日本の幼児教育の記事は「読み書きに興味があってもまだ教えてはいけない」とか「早期教育はすぐに追いつかれる」とか、なんだか消極的な話になりがちですが、アメリカではこういった手法で4歳から読む事、表現する事を薦めているんですね。
本当に参考になります!
そして、The Between the Lionsが欲しくなってしまいました、、、
R太郎が赤ちゃんの頃にテレビで放送していたと記憶していますが、録画しなかったのが残念です(^^;)

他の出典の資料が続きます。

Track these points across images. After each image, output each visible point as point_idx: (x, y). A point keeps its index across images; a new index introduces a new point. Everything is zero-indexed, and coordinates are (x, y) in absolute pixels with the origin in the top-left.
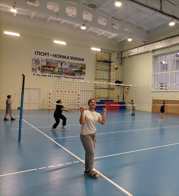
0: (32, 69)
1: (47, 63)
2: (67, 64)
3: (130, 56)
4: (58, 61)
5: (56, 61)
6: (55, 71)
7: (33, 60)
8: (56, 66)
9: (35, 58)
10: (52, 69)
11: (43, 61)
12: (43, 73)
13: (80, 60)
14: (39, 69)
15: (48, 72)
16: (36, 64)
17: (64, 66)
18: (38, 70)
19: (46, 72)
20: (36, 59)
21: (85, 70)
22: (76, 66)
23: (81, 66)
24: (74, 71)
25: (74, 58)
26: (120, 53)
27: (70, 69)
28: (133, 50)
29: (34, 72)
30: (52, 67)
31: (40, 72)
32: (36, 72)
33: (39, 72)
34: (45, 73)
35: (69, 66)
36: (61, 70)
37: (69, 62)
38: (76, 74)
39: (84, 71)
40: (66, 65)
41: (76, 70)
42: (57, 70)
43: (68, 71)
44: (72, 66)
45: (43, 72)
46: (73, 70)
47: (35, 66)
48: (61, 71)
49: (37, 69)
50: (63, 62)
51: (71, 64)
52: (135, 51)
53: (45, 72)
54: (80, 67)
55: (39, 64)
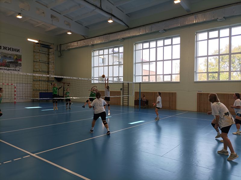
3: (69, 50)
13: (15, 51)
21: (21, 61)
22: (10, 57)
23: (16, 57)
24: (8, 62)
25: (7, 48)
26: (59, 46)
27: (3, 60)
28: (72, 44)
35: (2, 57)
37: (2, 53)
38: (10, 65)
39: (19, 62)
41: (11, 61)
43: (1, 62)
44: (6, 57)
51: (4, 54)
52: (75, 44)
54: (15, 58)
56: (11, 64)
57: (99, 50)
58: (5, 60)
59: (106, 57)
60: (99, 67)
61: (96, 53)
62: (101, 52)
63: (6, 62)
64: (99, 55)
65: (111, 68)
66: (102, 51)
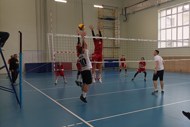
3: (134, 12)
26: (124, 10)
57: (166, 9)
59: (174, 17)
60: (166, 29)
61: (163, 13)
62: (169, 12)
64: (167, 16)
65: (180, 29)
66: (170, 10)
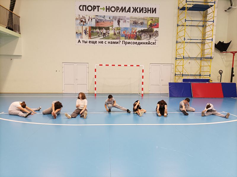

これからもこのシリーズ記事を楽しみにお待ちしています。
そう言っていただけるとやりがいがあります!
小学校でも習熟度別が導入されていることもあって、アメリカではどんどん先に進むことには積極的ですね。
R太郎くんなら、Kinderの章から始めるのが良いと思います。
また、ブログのネタに詰まったときにでも(笑)、記事を追加していきますね。
なおぱぱさんの訳、すごくわかりやすいです!!
いつもありがとうございます(^0^)/
ハナの現状と見比べて、まさに今
「プリスクール時代に達成しておきたいこと」を
1つ1つクリアしている段階なのね~と
ふむふむ頷いています。
「物語」や「親子の会話」が大事なのは
こういう理由があるから、とわかってスッキリ☆
>ケイさん
どちらかというと、堅い訳ですいません(^^; あまり、時間使ってません(笑)
ハナちゃんの場合も、やはりキンダーの章だろうと思います(プリスクールの内容も参考になりますが)。
私も、物語を語る、というのが体験を言葉で表現する練習になるのだ、というあたり、考えてもみなかったことでした。
実は、まだプリスクールの章続きます(^^; 気長にお待ちください。